Este estatus de refugiado político implica que el país que te acoge asume el deber de protegerte de la venganza del gobierno que te expulsó. El refugiado político convierte su vida fuera de las fronteras en un acto de protesta. Esto es lo que hace al refugiado político una figura sagrada e intocable: el hecho de que representa, fuera de las fronteras, una oposición viva y necesaria.
Todo el esfuerzo del régimen venezolano se enfocó, entonces, en negarle la condición de refugiado político a Ronald Ojeda. Algo que hicieron no solo con él, sino también con la mayoría de los venezolanos que han huido de un país donde ya no tienen lugar.
Refugiados, exiliados, fugitivos que el régimen supo mezclar sabiamente con una buena dosis de capos de bandas de crimen organizado que, sabemos ahora, serían también su policía política, su órgano de control. Un grupo de choque que obedecería directamente las órdenes de Diosdado Cabello, quien aparece en los medios llevando un mazo en la mano para castigar a quienes se salen de su orden o de su caos.
Ronald Ojeda pensó que Chile lo protegería de la pesadilla de la que escapó. La pesadilla de la cárcel de Ramo Verde, que es también la de la Dirección General de Contrainteligencia Militar, o los pasillos del Helicoide. No lo salvamos, no estuvimos a la altura.
La desorganización de la policía y la organización del crimen organizado llevaron a Ronald Ojeda a desaparecer en manos de falsos detectives, para luego aparecer muerto, sin sepultura, enterrado y torturado lo suficiente para que el mensaje quedara claro al resto del exilio venezolano: Diosdado sabe dónde están, Diosdado sabe qué hacen, Diosdado sabe qué quieren hacer.

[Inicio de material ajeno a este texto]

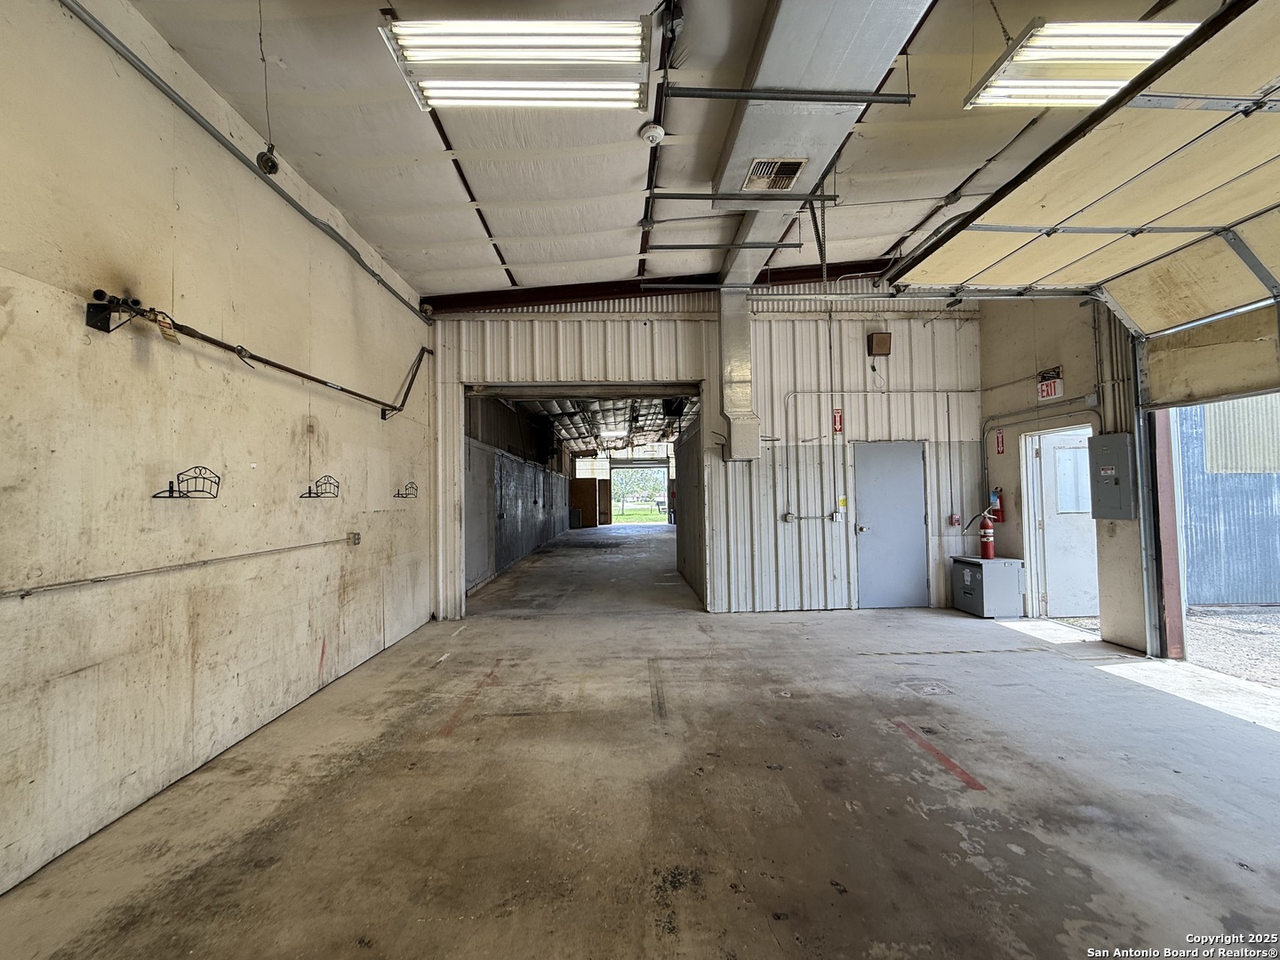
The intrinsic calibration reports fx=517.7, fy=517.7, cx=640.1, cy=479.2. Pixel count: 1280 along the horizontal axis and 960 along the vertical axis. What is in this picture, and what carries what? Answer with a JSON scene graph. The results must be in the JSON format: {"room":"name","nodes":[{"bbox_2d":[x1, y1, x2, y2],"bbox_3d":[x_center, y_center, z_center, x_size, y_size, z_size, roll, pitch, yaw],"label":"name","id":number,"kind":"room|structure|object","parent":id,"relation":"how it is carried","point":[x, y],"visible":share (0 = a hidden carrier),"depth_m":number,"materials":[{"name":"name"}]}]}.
{"room":"warehouse","nodes":[
{"label":"warehouse","id":0,"kind":"room"},
{"bbox_2d":[0,0,433,904],"bbox_3d":[-2.347,-0.344,2.591,0.184,3.686,7.174,-1,-2,-2],"label":"left wall","id":1,"kind":"structure","parent":0,"point":[374,420],"depth_m":2.52,"materials":[{"name":"beige paint"}]},
{"bbox_2d":[0,536,355,598],"bbox_3d":[-2.274,0.419,2.406,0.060,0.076,3.239,-1,-2,-2],"label":"conduit pipe","id":2,"kind":"object","parent":1,"relation":"attached to","point":[28,593],"visible":0.98,"depth_m":2.42,"materials":[{"name":"grey metal"}]},
{"bbox_2d":[152,465,219,499],"bbox_3d":[-2.354,0.020,2.699,0.172,0.152,0.299,-1,-2,-2],"label":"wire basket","id":3,"kind":"object","parent":1,"relation":"attached to","point":[195,476],"visible":0.99,"depth_m":2.69,"materials":[{"name":"black metal"}]},
{"bbox_2d":[64,0,430,320],"bbox_3d":[-2.250,-1.968,3.070,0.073,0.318,4.842,-1,-2,-2],"label":"conduit pipe","id":4,"kind":"object","parent":1,"relation":"attached to","point":[374,276],"visible":0.98,"depth_m":2.83,"materials":[{"name":"grey metal"}]},
{"bbox_2d":[83,288,432,419],"bbox_3d":[-2.284,-0.746,3.639,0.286,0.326,3.086,-1,-2,-2],"label":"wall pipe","id":5,"kind":"object","parent":1,"relation":"attached to","point":[356,394],"visible":0.99,"depth_m":2.74,"materials":[{"name":"black metal"}]},
{"bbox_2d":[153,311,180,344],"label":"tag","id":6,"kind":"object","parent":5,"relation":"hanging from","point":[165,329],"visible":0.89,"depth_m":2.45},
{"bbox_2d":[300,474,341,498],"bbox_3d":[-2.412,0.057,3.916,0.184,0.153,0.306,-1,-2,-2],"label":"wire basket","id":7,"kind":"object","parent":1,"relation":"attached to","point":[316,493],"visible":0.99,"depth_m":3.90,"materials":[{"name":"black metal"}]},
{"bbox_2d":[346,530,360,545],"bbox_3d":[-2.473,0.504,4.481,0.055,0.113,0.093,-1,-2,-2],"label":"electrical outlet","id":8,"kind":"object","parent":1,"relation":"attached to","point":[354,539],"visible":0.97,"depth_m":4.46,"materials":[{"name":"metal"}]},
{"bbox_2d":[392,480,419,498],"bbox_3d":[-2.421,0.110,5.365,0.199,0.157,0.272,-1,-2,-2],"label":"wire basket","id":9,"kind":"object","parent":1,"relation":"attached to","point":[398,493],"visible":0.99,"depth_m":5.35,"materials":[{"name":"black metal"}]},
{"bbox_2d":[462,394,573,594],"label":"wall","id":10,"kind":"structure","parent":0,"point":[525,496],"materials":[{"name":"grey metal"}]},
{"bbox_2d":[505,394,691,456],"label":"ceiling","id":11,"kind":"structure","parent":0,"point":[576,439],"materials":[{"name":"metal"}]},
{"bbox_2d":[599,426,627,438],"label":"ceiling light","id":12,"kind":"object","parent":11,"relation":"attached to","point":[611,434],"visible":0.93,"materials":[{"name":"white"}]},
{"bbox_2d":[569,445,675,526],"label":"far wall","id":13,"kind":"structure","parent":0,"point":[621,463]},
{"bbox_2d":[568,478,604,527],"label":"wooden door","id":14,"kind":"structure","parent":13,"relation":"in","point":[581,483],"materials":[{"name":"brown wood"}]},
{"bbox_2d":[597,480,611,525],"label":"wooden door","id":15,"kind":"structure","parent":13,"relation":"attached to","point":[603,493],"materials":[{"name":"brown wood"}]},
{"bbox_2d":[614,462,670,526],"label":"doorway","id":16,"kind":"object","parent":13,"relation":"in","point":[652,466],"visible":0.89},
{"bbox_2d":[0,518,1279,959],"bbox_3d":[1.101,1.623,6.022,7.652,0.132,15.515,-1,-2,-2],"label":"concrete floor","id":17,"kind":"structure","parent":0,"point":[987,880],"depth_m":2.39,"materials":[{"name":"grey concrete"}]},
{"bbox_2d":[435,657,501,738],"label":"floor marking","id":18,"kind":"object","parent":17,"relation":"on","point":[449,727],"visible":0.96,"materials":[{"name":"red paint"}]},
{"bbox_2d":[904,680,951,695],"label":"floor drain","id":19,"kind":"object","parent":17,"relation":"in","point":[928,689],"visible":0.94,"depth_m":3.71,"materials":[{"name":"metal"}]},
{"bbox_2d":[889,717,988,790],"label":"floor marking","id":20,"kind":"object","parent":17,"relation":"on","point":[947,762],"visible":0.96,"depth_m":2.75,"materials":[{"name":"red paint"}]},
{"bbox_2d":[950,555,1025,616],"bbox_3d":[4.073,1.261,6.122,0.559,0.615,0.620,-1,-2,-2],"label":"cabinet","id":21,"kind":"object","parent":17,"relation":"on","point":[979,598],"visible":0.98,"depth_m":5.91,"materials":[{"name":"grey metal"}]},
{"bbox_2d":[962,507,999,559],"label":"fire extinguisher","id":22,"kind":"object","parent":21,"relation":"on","point":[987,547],"visible":0.99,"depth_m":6.33,"materials":[{"name":"red metal"}]},
{"bbox_2d":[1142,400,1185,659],"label":"post","id":23,"kind":"object","parent":17,"relation":"on","point":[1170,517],"visible":0.64,"depth_m":4.47,"materials":[{"name":"metal"}]},
{"bbox_2d":[118,0,1247,298],"bbox_3d":[0.723,-2.340,2.706,6.650,0.148,7.544,-1,-2,-2],"label":"ceiling","id":24,"kind":"structure","parent":0,"point":[621,221],"depth_m":3.39,"materials":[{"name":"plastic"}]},
{"bbox_2d":[255,0,279,175],"bbox_3d":[-1.738,-1.905,2.412,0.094,0.947,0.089,-1,-2,-2],"label":"cord","id":25,"kind":"object","parent":24,"relation":"hanging from","point":[266,163],"visible":0.99,"depth_m":2.40,"materials":[{"name":"black plastic"}]},
{"bbox_2d":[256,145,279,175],"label":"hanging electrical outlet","id":26,"kind":"object","parent":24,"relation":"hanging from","point":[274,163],"visible":0.94,"depth_m":2.84,"materials":[{"name":"black"}]},
{"bbox_2d":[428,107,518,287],"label":"ceiling beam","id":27,"kind":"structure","parent":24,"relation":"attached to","point":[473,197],"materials":[{"name":"black metal"}]},
{"bbox_2d":[377,16,652,109],"bbox_3d":[-0.580,-2.171,2.685,1.207,0.176,0.647,-1,-2,-2],"label":"fluorescent light","id":28,"kind":"object","parent":24,"relation":"attached to","point":[603,58],"visible":0.98,"depth_m":2.60,"materials":[{"name":"white metal"}]},
{"bbox_2d":[639,122,665,144],"bbox_3d":[0.074,-2.119,3.186,0.139,0.060,0.141,-1,-2,-2],"label":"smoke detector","id":29,"kind":"object","parent":24,"relation":"attached to","point":[658,130],"visible":0.99,"depth_m":3.16,"materials":[{"name":"white plastic"}]},
{"bbox_2d":[418,259,897,311],"bbox_3d":[0.619,-2.288,6.067,5.777,0.237,0.304,-1,-2,-2],"label":"steel beam","id":30,"kind":"structure","parent":24,"relation":"attached to","point":[600,292],"depth_m":6.02,"materials":[{"name":"red metal"}]},
{"bbox_2d":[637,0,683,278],"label":"ceiling beam","id":31,"kind":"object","parent":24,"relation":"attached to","point":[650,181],"visible":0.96,"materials":[{"name":"black metal"}]},
{"bbox_2d":[646,240,804,250],"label":"metal bar","id":32,"kind":"object","parent":24,"relation":"hanging from","point":[793,245],"visible":0.98,"depth_m":4.52,"materials":[{"name":"metal"}]},
{"bbox_2d":[649,190,838,201],"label":"metal bar","id":33,"kind":"object","parent":24,"relation":"hanging from","point":[679,197],"visible":0.98,"depth_m":3.72,"materials":[{"name":"grey metal"}]},
{"bbox_2d":[669,86,914,103],"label":"metal beam","id":34,"kind":"object","parent":24,"relation":"hanging from","point":[698,95],"visible":0.99,"depth_m":2.78,"materials":[{"name":"black metal"}]},
{"bbox_2d":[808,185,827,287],"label":"metal bracket","id":35,"kind":"object","parent":24,"relation":"hanging from","point":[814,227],"visible":0.88,"depth_m":4.16,"materials":[{"name":"black metal"}]},
{"bbox_2d":[709,0,932,283],"bbox_3d":[0.983,-2.349,3.253,0.786,0.352,3.957,-1,-2,-2],"label":"air duct","id":36,"kind":"object","parent":24,"relation":"attached to","point":[754,130],"visible":0.82,"depth_m":3.03,"materials":[{"name":"silver metal"}]},
{"bbox_2d":[740,157,807,191],"bbox_3d":[0.901,-2.063,3.505,0.310,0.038,0.383,-1,-2,-2],"label":"air vent","id":37,"kind":"object","parent":36,"relation":"in","point":[759,168],"visible":0.99,"depth_m":3.50,"materials":[{"name":"metal"}]},
{"bbox_2d":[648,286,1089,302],"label":"garage door track","id":38,"kind":"object","parent":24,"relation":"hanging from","point":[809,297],"visible":0.94,"depth_m":5.09,"materials":[{"name":"metal"}]},
{"bbox_2d":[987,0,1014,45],"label":"chain","id":39,"kind":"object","parent":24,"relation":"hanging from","point":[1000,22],"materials":[{"name":"black metal"}]},
{"bbox_2d":[886,0,1279,322],"bbox_3d":[2.946,-1.834,2.846,0.963,1.067,3.721,-1,-2,-2],"label":"garage door","id":40,"kind":"structure","parent":24,"relation":"hanging from","point":[1194,189],"depth_m":3.00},
{"bbox_2d":[964,17,1205,108],"bbox_3d":[2.389,-2.176,2.549,1.261,0.250,0.661,-1,-2,-2],"label":"ceiling light","id":41,"kind":"object","parent":24,"relation":"hanging from","point":[1172,38],"visible":0.79,"depth_m":2.53,"materials":[{"name":"white metal"}]},
{"bbox_2d":[673,410,704,606],"bbox_3d":[0.802,0.359,8.718,0.137,2.756,4.744,-1,-2,-2],"label":"partition wall","id":42,"kind":"structure","parent":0,"point":[684,493],"depth_m":7.97,"materials":[{"name":"grey metal"}]},
{"bbox_2d":[425,287,983,618],"bbox_3d":[0.932,-0.499,6.288,6.599,4.212,0.187,-1,-2,-2],"label":"back wall","id":43,"kind":"structure","parent":0,"point":[897,353],"depth_m":6.21,"materials":[{"name":"metal"}]},
{"bbox_2d":[456,381,701,614],"bbox_3d":[-0.750,0.178,6.492,3.044,3.030,1.518,-1,-2,-2],"label":"doorway","id":44,"kind":"object","parent":43,"relation":"in","point":[655,396],"visible":0.54,"depth_m":6.66,"materials":[{"name":"metal"}]},
{"bbox_2d":[717,288,759,462],"bbox_3d":[1.105,-1.234,5.990,0.496,1.864,0.564,-1,-2,-2],"label":"air duct","id":45,"kind":"object","parent":43,"relation":"attached to","point":[743,318],"visible":0.93,"depth_m":5.86,"materials":[{"name":"silver metal"}]},
{"bbox_2d":[782,511,796,522],"bbox_3d":[1.753,0.442,6.056,0.117,0.123,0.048,-1,-2,-2],"label":"electrical outlet","id":46,"kind":"object","parent":43,"relation":"attached to","point":[790,517],"visible":0.99,"depth_m":6.05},
{"bbox_2d":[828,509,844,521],"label":"electrical outlet","id":47,"kind":"object","parent":43,"relation":"attached to","point":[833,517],"visible":0.98,"depth_m":6.30,"materials":[{"name":"white metal"}]},
{"bbox_2d":[832,408,844,433],"bbox_3d":[2.475,-0.731,6.484,0.120,0.303,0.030,-1,-2,-2],"label":"fire extinguisher sign","id":48,"kind":"object","parent":43,"relation":"attached to","point":[838,423],"visible":0.97,"depth_m":6.47,"materials":[{"name":"red plastic"}]},
{"bbox_2d":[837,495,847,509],"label":"yellow sign","id":49,"kind":"object","parent":43,"relation":"attached to","point":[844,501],"visible":0.95,"depth_m":6.28,"materials":[{"name":"yellow paper"}]},
{"bbox_2d":[866,331,891,355],"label":"speaker","id":50,"kind":"object","parent":43,"relation":"attached to","point":[886,340],"visible":0.98,"depth_m":6.14,"materials":[{"name":"brown"}]},
{"bbox_2d":[777,388,983,527],"bbox_3d":[3.034,-0.319,6.380,2.755,1.631,0.131,-1,-2,-2],"label":"conduit pipe","id":51,"kind":"object","parent":43,"relation":"attached to","point":[798,517],"visible":0.92,"depth_m":6.41,"materials":[{"name":"grey metal"}]},
{"bbox_2d":[853,440,927,608],"bbox_3d":[3.049,0.563,6.320,0.919,2.020,0.090,-1,-2,-2],"label":"gray door","id":52,"kind":"structure","parent":43,"relation":"in","point":[916,460],"depth_m":6.33,"materials":[{"name":"metal"}]},
{"bbox_2d":[948,512,961,527],"bbox_3d":[3.882,0.497,6.384,0.111,0.166,0.076,-1,-2,-2],"label":"fire alarm pull","id":53,"kind":"object","parent":43,"relation":"attached to","point":[955,520],"visible":0.98,"depth_m":6.37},
{"bbox_2d":[976,296,1151,655],"bbox_3d":[4.581,-0.383,2.770,0.361,3.752,7.855,-1,-2,-2],"label":"right wall","id":54,"kind":"structure","parent":0,"point":[1067,364],"depth_m":4.93,"materials":[{"name":"paint"}]},
{"bbox_2d":[987,487,1005,522],"bbox_3d":[4.308,0.315,6.285,0.137,0.432,0.158,-1,-2,-2],"label":"fire extinguisher","id":55,"kind":"object","parent":54,"relation":"attached to","point":[1000,515],"visible":0.73,"depth_m":6.24,"materials":[{"name":"red metal"}]},
{"bbox_2d":[993,430,1005,455],"bbox_3d":[4.444,-0.454,6.400,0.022,0.296,0.122,-1,-2,-2],"label":"fire extinguisher sign","id":56,"kind":"object","parent":54,"relation":"attached to","point":[997,442],"visible":0.98,"depth_m":6.39,"materials":[{"name":"red plastic"}]},
{"bbox_2d":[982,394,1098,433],"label":"conduit","id":57,"kind":"object","parent":54,"relation":"attached to","point":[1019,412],"visible":0.78,"depth_m":5.65,"materials":[{"name":"grey metal"}]},
{"bbox_2d":[1036,365,1063,399],"bbox_3d":[4.418,-1.027,5.585,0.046,0.307,0.290,-1,-2,-2],"label":"exit sign","id":58,"kind":"object","parent":54,"relation":"attached to","point":[1045,391],"visible":0.97,"depth_m":5.58,"materials":[{"name":"red"}]},
{"bbox_2d":[1031,427,1099,618],"bbox_3d":[4.905,0.520,5.847,0.584,2.046,0.324,-1,-2,-2],"label":"white door","id":59,"kind":"structure","parent":54,"relation":"in","point":[1053,539],"depth_m":5.84,"materials":[{"name":"white metal"}]},
{"bbox_2d":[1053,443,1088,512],"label":"door window","id":60,"kind":"structure","parent":59,"relation":"in","point":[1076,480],"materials":[{"name":"glass"}]},
{"bbox_2d":[1086,432,1135,520],"bbox_3d":[4.347,-0.016,4.795,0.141,0.806,0.391,-1,-2,-2],"label":"electrical panel","id":61,"kind":"object","parent":54,"relation":"attached to","point":[1111,468],"visible":0.95,"depth_m":4.73,"materials":[{"name":"grey metal"}]},
{"bbox_2d":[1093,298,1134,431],"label":"conduit pipes","id":62,"kind":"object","parent":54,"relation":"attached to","point":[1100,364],"visible":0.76,"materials":[{"name":"grey metal"}]},
{"bbox_2d":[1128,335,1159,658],"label":"door track","id":63,"kind":"object","parent":54,"relation":"attached to","point":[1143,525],"visible":0.83,"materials":[{"name":"grey metal"}]},
{"label":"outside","id":64,"kind":"structure","parent":0,"visible":0},
{"bbox_2d":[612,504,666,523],"label":"lawn","id":65,"kind":"structure","parent":64,"point":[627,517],"materials":[{"name":"green plant"}]},
{"bbox_2d":[1184,605,1279,688],"bbox_3d":[7.398,1.584,3.371,6.352,0.170,10.228,-1,-2,-2],"label":"gravel ground","id":66,"kind":"structure","parent":64,"point":[1273,614],"depth_m":5.21,"materials":[{"name":"grey gravel"}]},
{"label":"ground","id":67,"kind":"structure","parent":64,"visible":0},
{"bbox_2d":[1174,395,1279,605],"bbox_3d":[9.170,-0.136,7.097,4.904,3.440,0.251,-1,-2,-2],"label":"metal wall","id":68,"kind":"structure","parent":67,"relation":"on","point":[1194,544],"depth_m":7.04,"materials":[{"name":"blue metal"}]}
]}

Diosdado no va a dejar escapar a ninguno de sus enemigos porque él mismo no puede escapar, logrando el extraño récord de estar en casi todos los listados de los más buscados.
De confirmarse la trama en torno a la muerte de Ronald Ojeda, se confirmaría también que el gobierno venezolano ya no tiene nada que perder, que no le importa conservar ni siquiera una delgada apariencia de legalidad, y que se ha lanzado en una vertiginosa carrera por ver quién cae más bajo, enfrentándose incluso en La Haya a un gobierno lleno de jóvenes y no tan jóvenes que hace muy poco los admiraban públicamente.
Ronald Ojeda, por su parte, cumplió trágicamente con el juramento que fue el centro de su vida. Como soldado, dio su vida; como héroe, recuperó el uso de su nombre y su rango. En su última batalla perdió la vida, pero parece, de ser cierta la trama que lo persiguió hasta la sombra, haber recuperado por completo el honor.